:: REQUIRED ACTION ::
Pull out each line in the listing below that contains the word "does".

:: EXTRACTED RECORDS ::
------------
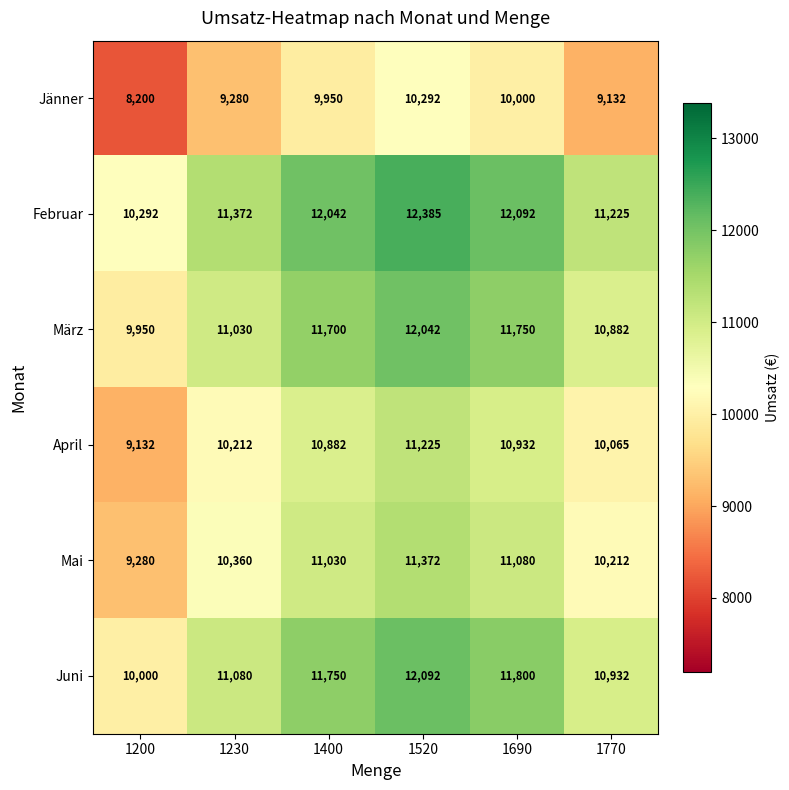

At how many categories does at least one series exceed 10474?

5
------------
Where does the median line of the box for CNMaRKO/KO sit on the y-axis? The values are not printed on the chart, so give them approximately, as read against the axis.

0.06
------------
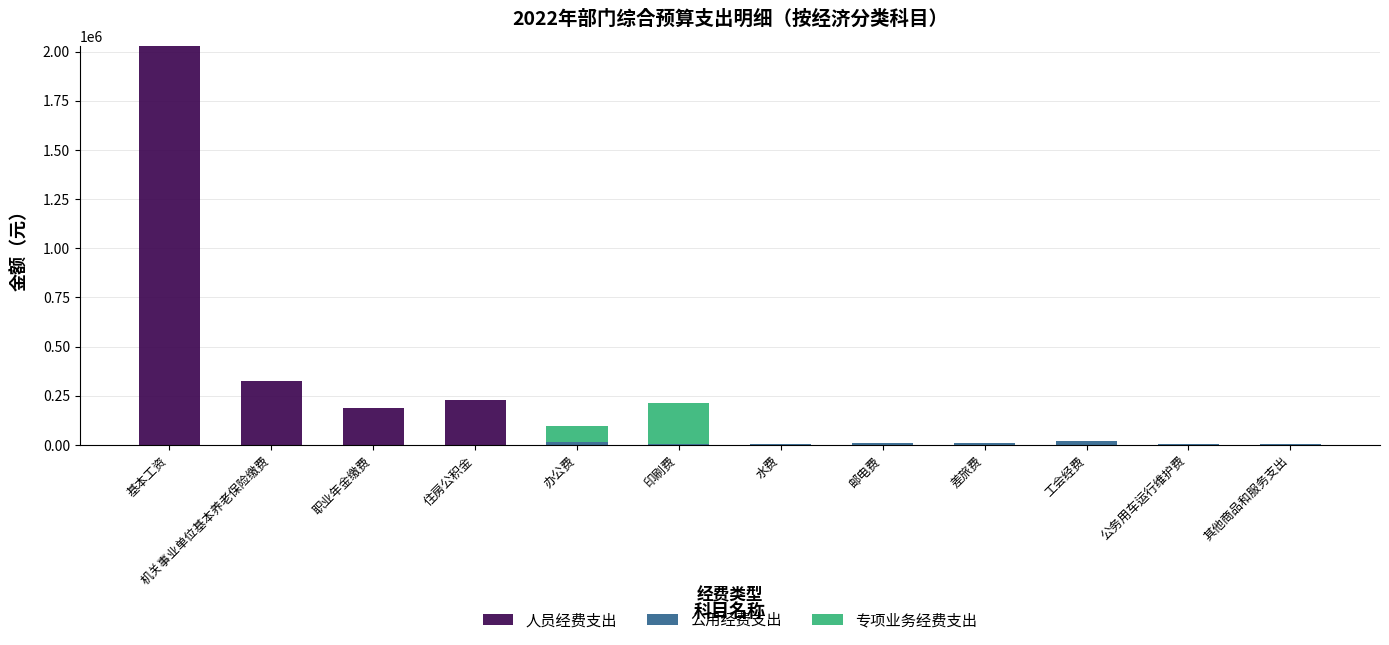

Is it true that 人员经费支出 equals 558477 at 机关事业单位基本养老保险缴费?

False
------------
:: OUTPUT ::
At how many categories does at least one series exceed 10474?
Where does the median line of the box for CNMaRKO/KO sit on the y-axis? The values are not printed on the chart, so give them approximately, as read against the axis.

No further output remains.